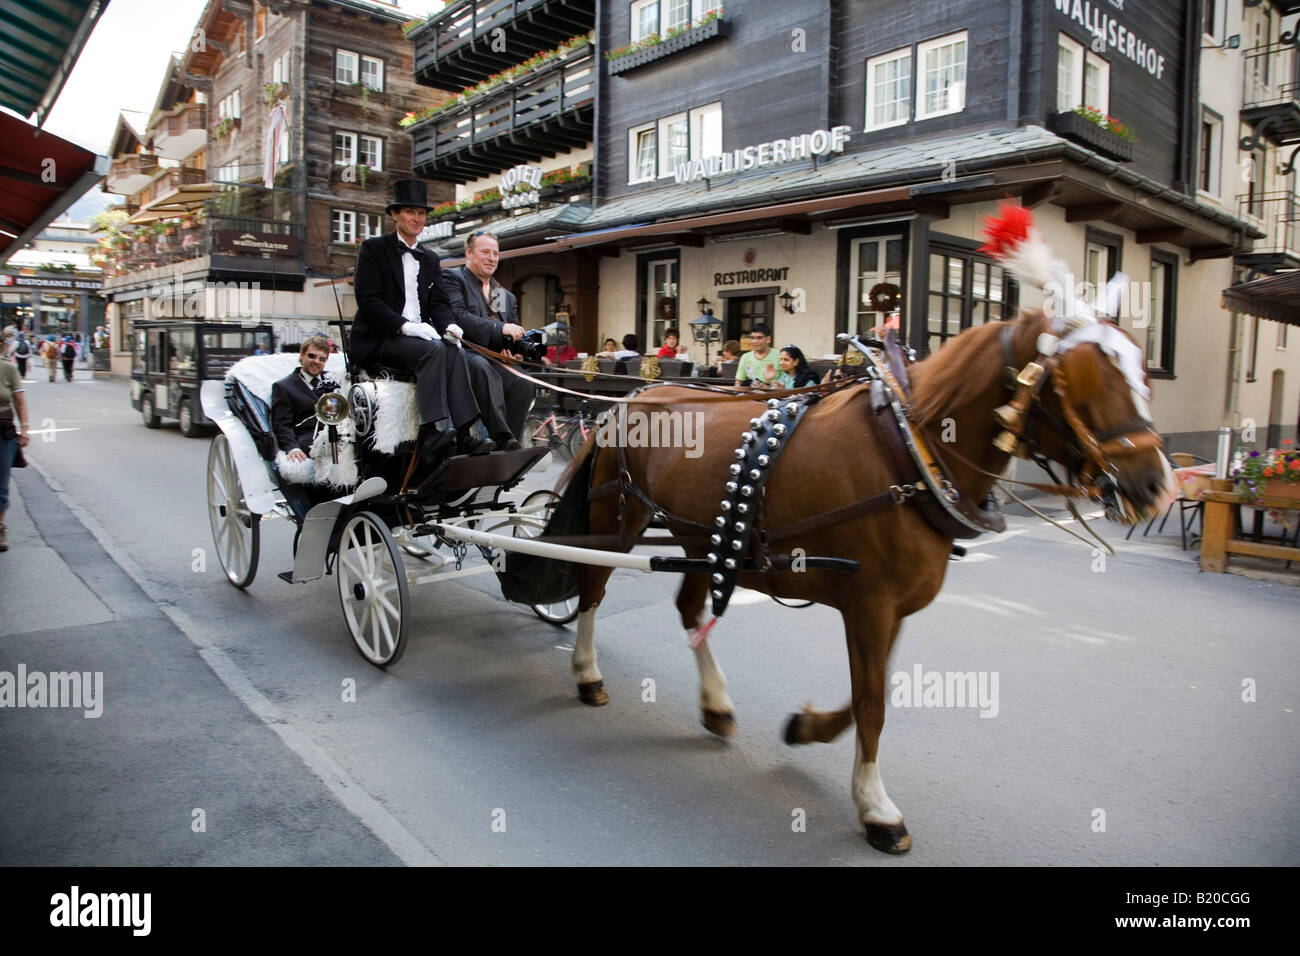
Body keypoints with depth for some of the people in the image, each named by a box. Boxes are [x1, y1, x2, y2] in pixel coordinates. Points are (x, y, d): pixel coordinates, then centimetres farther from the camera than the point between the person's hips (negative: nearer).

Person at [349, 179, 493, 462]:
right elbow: (367, 299, -8)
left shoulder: (429, 261, 21)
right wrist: (405, 325, -21)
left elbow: (438, 302, 12)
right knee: (433, 349, -32)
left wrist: (450, 325, -13)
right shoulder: (373, 248, 3)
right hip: (378, 340, -5)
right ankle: (434, 431, -42)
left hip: (418, 334, 5)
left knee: (452, 351, -27)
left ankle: (462, 433, -37)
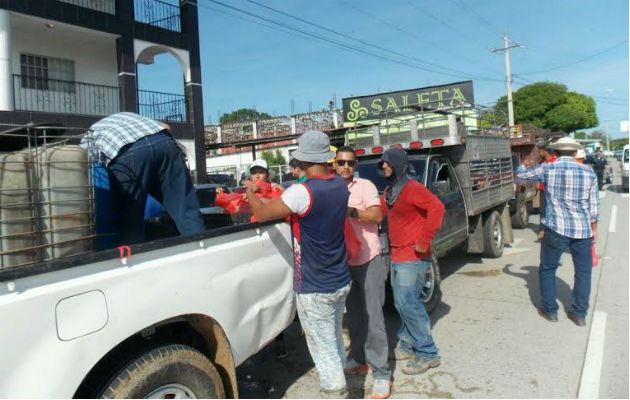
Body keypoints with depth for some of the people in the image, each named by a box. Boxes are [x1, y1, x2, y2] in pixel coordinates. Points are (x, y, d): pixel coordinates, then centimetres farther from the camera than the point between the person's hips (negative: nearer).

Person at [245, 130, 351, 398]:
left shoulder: (302, 192, -23)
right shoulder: (340, 185, 0)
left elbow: (262, 214, -13)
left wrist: (250, 193, 6)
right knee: (335, 341, 23)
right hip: (340, 281, 8)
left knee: (324, 350, 5)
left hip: (315, 289, -8)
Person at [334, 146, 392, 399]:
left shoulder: (365, 186, -6)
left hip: (368, 261, -5)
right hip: (344, 262, 5)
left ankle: (381, 373, 3)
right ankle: (359, 359, 33)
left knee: (373, 318, -4)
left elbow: (377, 216, -19)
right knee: (354, 315, 18)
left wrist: (352, 211, -33)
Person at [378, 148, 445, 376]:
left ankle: (427, 354, 2)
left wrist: (424, 241, -25)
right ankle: (408, 345, 27)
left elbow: (436, 207, -26)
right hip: (396, 256, 9)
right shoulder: (389, 191, 14)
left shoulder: (412, 188, -15)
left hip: (413, 257, -9)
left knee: (408, 303, -9)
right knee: (402, 303, 14)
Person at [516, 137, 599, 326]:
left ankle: (550, 311, 19)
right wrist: (594, 228, 15)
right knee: (583, 271, 15)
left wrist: (525, 164, 33)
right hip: (583, 229, 3)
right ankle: (579, 314, 20)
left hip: (557, 228, -2)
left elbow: (520, 174, 12)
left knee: (547, 269, 14)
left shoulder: (546, 169, -4)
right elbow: (594, 205, 5)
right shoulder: (588, 172, 2)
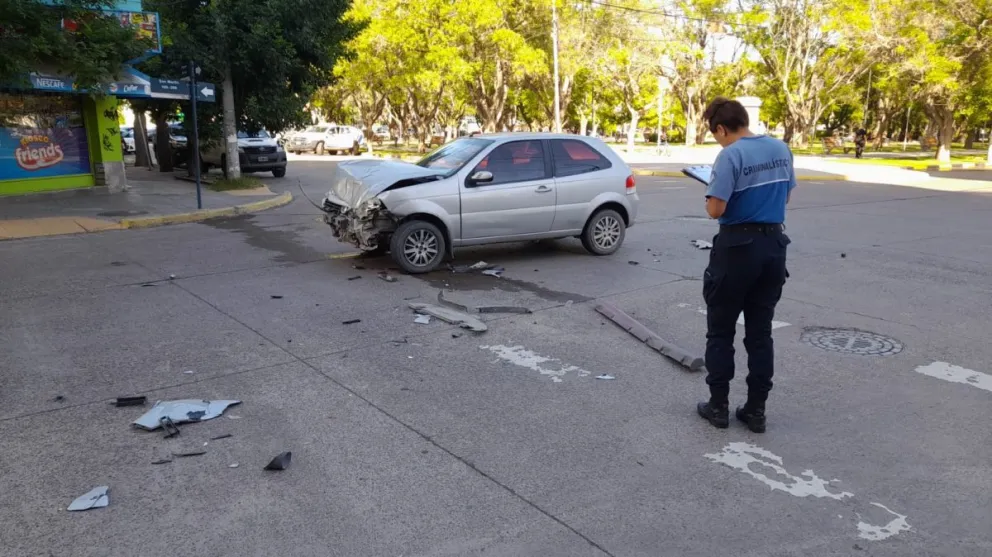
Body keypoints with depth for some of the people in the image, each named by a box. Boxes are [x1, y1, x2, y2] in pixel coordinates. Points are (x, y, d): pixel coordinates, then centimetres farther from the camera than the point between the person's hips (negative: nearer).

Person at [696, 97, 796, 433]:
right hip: (774, 245, 6)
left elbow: (715, 210, -19)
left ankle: (719, 406, 13)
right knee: (760, 333, 12)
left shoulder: (731, 156, -15)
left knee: (720, 332, 8)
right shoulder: (781, 149, 7)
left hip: (737, 247, -6)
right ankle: (756, 410, 17)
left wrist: (712, 194, 1)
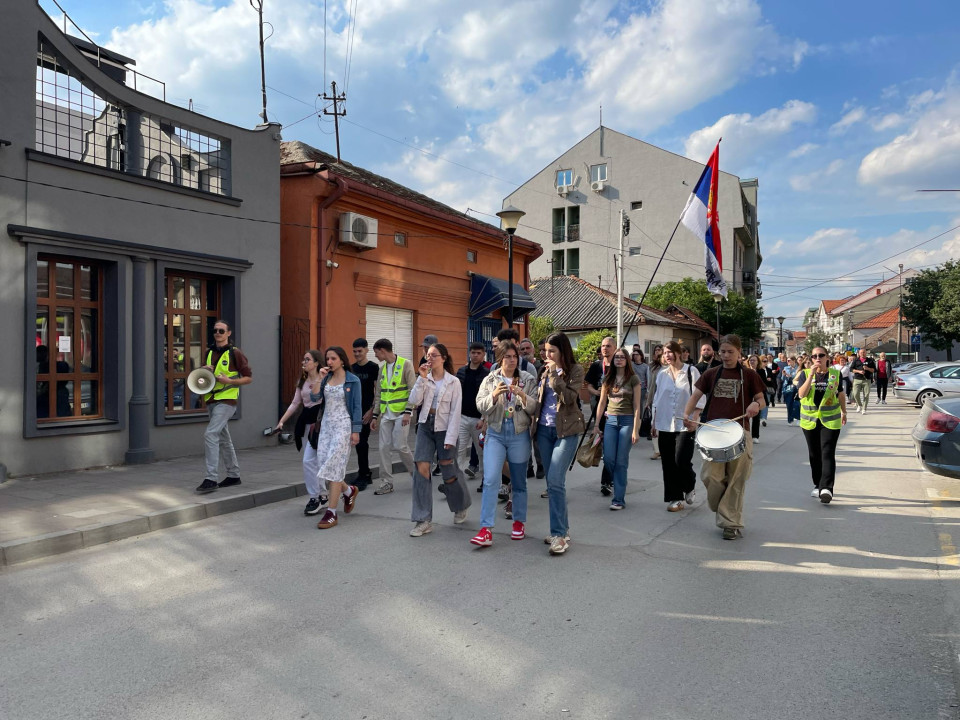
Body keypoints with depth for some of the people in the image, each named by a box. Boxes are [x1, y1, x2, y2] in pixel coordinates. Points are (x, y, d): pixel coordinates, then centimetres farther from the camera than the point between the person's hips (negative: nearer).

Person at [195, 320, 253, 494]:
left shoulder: (235, 353, -6)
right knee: (223, 439, 14)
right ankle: (234, 475, 26)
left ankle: (211, 478, -16)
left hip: (226, 400, -8)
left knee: (210, 434, -18)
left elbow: (249, 378, -5)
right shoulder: (209, 353, 13)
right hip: (211, 400, 8)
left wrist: (229, 380, -18)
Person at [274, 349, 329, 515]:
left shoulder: (324, 379, -9)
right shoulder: (303, 381, 14)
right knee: (314, 462, 12)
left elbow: (316, 397, -21)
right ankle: (321, 497, 22)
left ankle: (314, 498, -2)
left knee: (309, 460, -12)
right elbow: (295, 403, 16)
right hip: (306, 423, 8)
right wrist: (281, 421, 11)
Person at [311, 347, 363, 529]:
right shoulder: (326, 378, 10)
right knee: (324, 465, 3)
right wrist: (320, 379, -7)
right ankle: (349, 490, 30)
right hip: (326, 425, 6)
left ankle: (331, 513, -4)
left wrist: (356, 431, -10)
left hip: (343, 425, -6)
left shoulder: (353, 380, -3)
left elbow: (357, 406, -4)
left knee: (334, 466, -9)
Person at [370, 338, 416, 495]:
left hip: (401, 413, -6)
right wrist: (375, 416, 14)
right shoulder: (382, 368, 14)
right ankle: (386, 483, 10)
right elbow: (378, 394, 18)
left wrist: (408, 412, -16)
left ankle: (416, 473, 15)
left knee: (400, 446, -8)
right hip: (385, 414, 6)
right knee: (384, 447, 2)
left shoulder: (405, 364, -5)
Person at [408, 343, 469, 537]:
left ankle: (460, 508, 36)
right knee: (421, 469, -6)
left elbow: (455, 411, -8)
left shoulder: (453, 382, -5)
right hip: (425, 426, 3)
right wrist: (422, 378, -14)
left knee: (448, 472, 5)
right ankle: (424, 520, 1)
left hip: (444, 428, -3)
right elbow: (414, 401, -8)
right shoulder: (424, 379, 4)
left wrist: (450, 438, -13)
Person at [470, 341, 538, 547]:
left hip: (520, 434, 0)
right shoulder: (489, 380, 5)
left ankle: (519, 522, 28)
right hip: (495, 433, 0)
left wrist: (522, 395, -21)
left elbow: (534, 408, -4)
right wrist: (494, 395, -21)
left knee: (519, 482, 11)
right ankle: (486, 530, -10)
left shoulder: (528, 380, 2)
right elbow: (480, 405, -3)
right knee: (490, 480, -11)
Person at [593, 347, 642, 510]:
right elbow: (602, 402, 12)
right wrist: (596, 424, 6)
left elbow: (636, 405, -4)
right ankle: (619, 484, 24)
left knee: (621, 461, -4)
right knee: (608, 459, -4)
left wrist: (635, 429, -10)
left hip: (627, 420, -3)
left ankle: (619, 499, 2)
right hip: (610, 420, 4)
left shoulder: (633, 379, -2)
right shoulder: (608, 379, 9)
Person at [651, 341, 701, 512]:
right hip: (665, 425, 4)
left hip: (685, 425, -4)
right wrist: (654, 422, 12)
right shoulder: (662, 374, 9)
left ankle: (690, 487, 19)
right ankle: (675, 498, 15)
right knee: (668, 464, 4)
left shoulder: (691, 371, -3)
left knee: (681, 460, -11)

• • •

* _Your goal_: Reproduce the lines of the listing above word for word, beginning with the line that contains "left knee: (720, 332, 8)" and continuing through the line that contains "left wrist: (712, 194, 1)".

* _Written answer_:
left knee: (720, 332, 8)
right shoulder: (781, 149, 7)
left hip: (737, 247, -6)
right ankle: (756, 410, 17)
left wrist: (712, 194, 1)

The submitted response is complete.